*** DATA FOR ANALYSIS ***

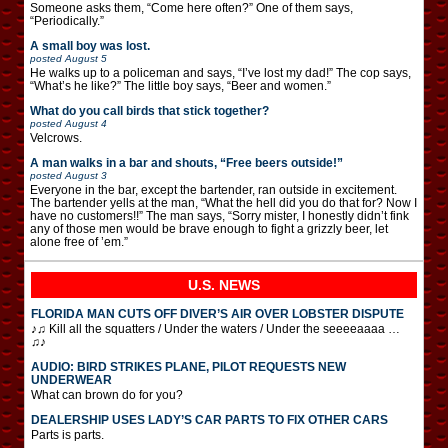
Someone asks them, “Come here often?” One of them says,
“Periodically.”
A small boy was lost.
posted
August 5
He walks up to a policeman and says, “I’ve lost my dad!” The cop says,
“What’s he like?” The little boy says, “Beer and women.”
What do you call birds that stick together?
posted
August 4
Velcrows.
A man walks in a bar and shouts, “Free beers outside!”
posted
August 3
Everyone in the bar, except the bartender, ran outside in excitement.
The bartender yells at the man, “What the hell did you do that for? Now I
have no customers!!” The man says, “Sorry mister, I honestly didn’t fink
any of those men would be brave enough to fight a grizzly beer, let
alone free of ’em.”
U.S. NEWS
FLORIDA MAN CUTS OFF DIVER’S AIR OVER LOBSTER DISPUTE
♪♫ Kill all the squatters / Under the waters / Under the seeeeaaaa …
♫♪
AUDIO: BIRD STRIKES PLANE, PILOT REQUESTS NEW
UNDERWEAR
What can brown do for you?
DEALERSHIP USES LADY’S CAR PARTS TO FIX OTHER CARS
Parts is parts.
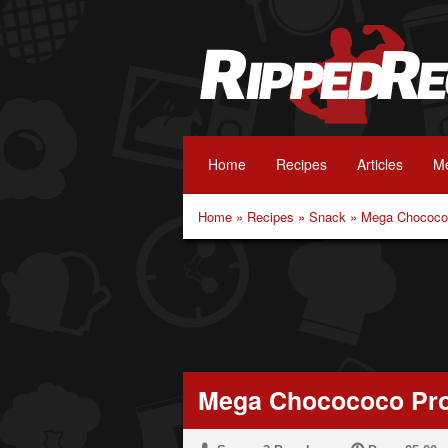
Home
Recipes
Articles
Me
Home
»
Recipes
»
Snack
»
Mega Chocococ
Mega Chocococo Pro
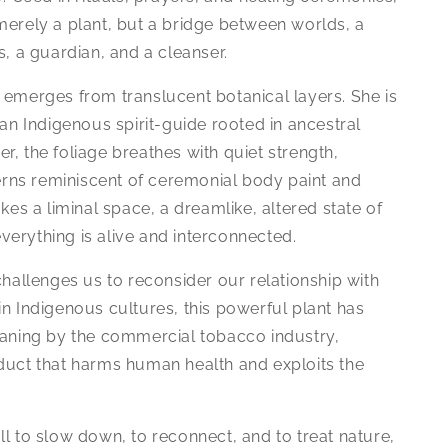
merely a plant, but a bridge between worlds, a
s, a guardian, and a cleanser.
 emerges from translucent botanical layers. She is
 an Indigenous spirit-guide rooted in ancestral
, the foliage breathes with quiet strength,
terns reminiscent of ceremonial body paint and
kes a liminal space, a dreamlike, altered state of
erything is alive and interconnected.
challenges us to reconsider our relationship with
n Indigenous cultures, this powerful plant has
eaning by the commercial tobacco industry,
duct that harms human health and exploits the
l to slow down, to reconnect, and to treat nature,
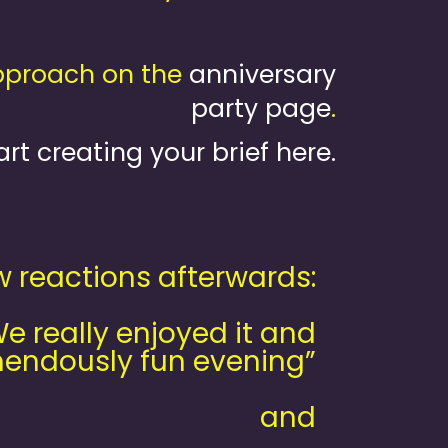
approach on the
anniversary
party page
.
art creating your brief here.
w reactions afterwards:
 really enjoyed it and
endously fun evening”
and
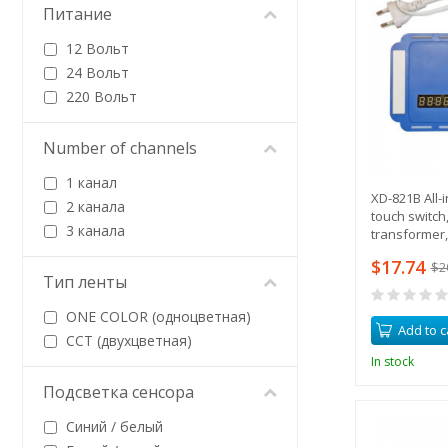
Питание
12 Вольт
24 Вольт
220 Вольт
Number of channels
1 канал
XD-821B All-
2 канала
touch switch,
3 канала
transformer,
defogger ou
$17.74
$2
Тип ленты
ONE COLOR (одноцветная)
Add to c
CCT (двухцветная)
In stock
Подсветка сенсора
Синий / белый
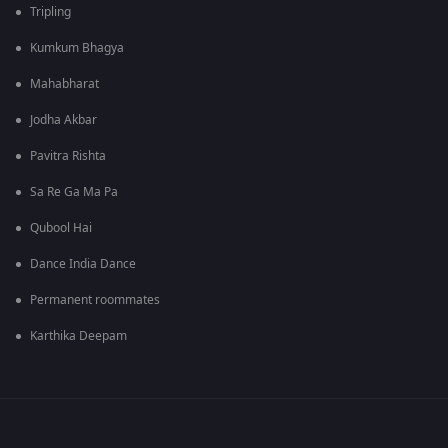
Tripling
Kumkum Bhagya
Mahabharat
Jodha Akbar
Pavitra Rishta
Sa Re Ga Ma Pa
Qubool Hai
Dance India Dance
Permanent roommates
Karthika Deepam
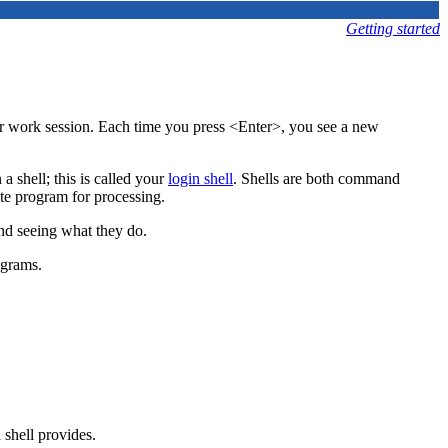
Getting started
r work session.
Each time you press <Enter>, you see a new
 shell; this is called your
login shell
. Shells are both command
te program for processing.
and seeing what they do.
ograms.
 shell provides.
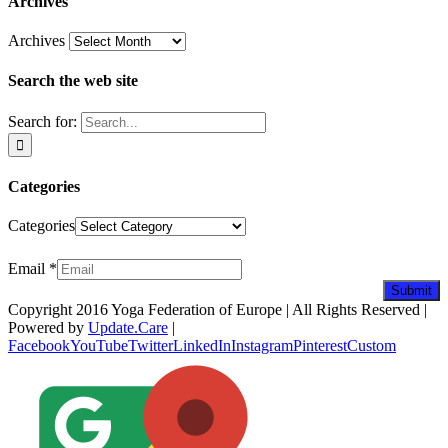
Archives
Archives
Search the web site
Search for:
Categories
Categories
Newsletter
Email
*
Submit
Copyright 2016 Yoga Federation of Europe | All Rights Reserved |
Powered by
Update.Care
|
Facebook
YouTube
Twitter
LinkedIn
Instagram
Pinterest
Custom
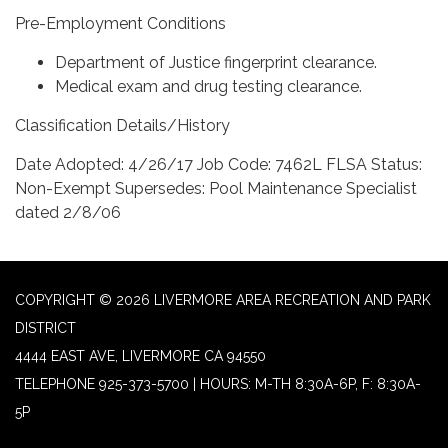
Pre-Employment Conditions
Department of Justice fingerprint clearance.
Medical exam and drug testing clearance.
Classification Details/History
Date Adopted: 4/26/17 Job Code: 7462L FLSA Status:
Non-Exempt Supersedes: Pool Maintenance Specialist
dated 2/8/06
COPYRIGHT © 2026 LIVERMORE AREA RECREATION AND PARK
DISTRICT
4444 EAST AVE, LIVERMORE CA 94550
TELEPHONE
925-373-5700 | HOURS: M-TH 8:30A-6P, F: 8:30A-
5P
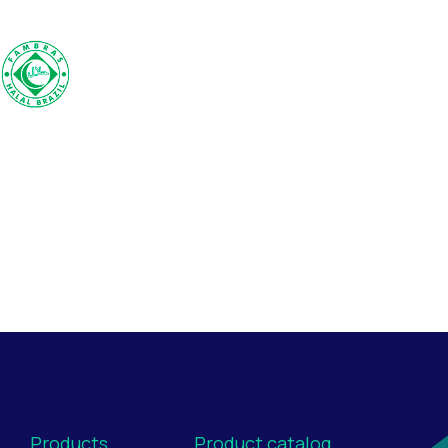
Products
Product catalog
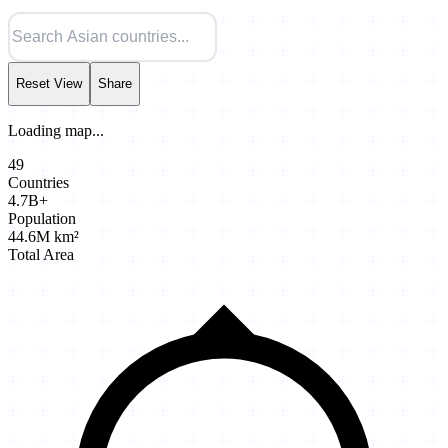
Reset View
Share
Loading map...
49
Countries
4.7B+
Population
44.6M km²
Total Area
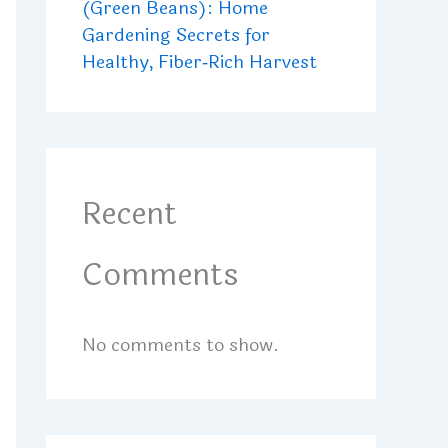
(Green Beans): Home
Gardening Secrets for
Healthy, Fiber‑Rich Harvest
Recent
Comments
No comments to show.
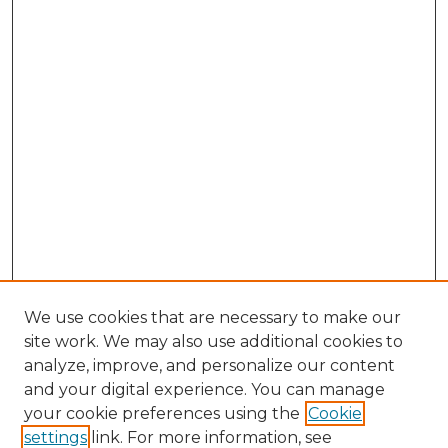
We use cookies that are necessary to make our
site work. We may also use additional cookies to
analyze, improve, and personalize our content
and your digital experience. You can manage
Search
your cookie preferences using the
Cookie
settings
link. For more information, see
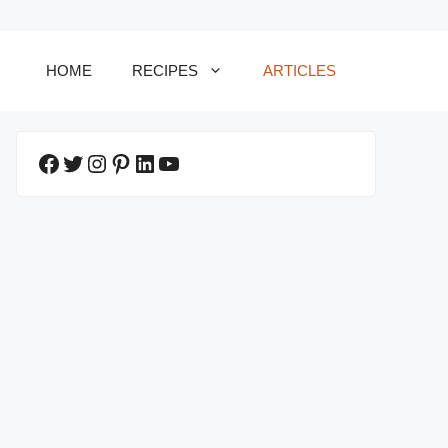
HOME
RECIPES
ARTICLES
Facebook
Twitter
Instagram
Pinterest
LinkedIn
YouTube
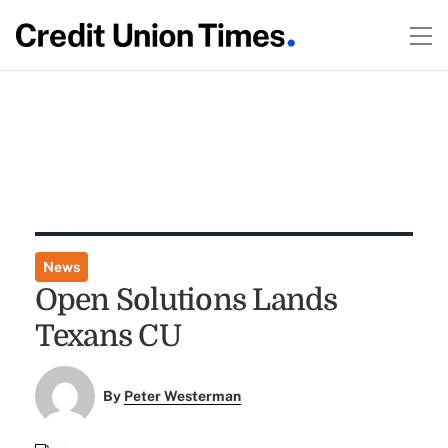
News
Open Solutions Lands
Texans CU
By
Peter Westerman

*** End of DATA FOR ANALYSIS ***

**THE PROBLEM**:
List each line in the entries above that contains the word "bartender", matching case exactly.

**REPLY**:
Everyone in the bar, except the bartender, ran outside in excitement.
The bartender yells at the man, “What the hell did you do that for? Now I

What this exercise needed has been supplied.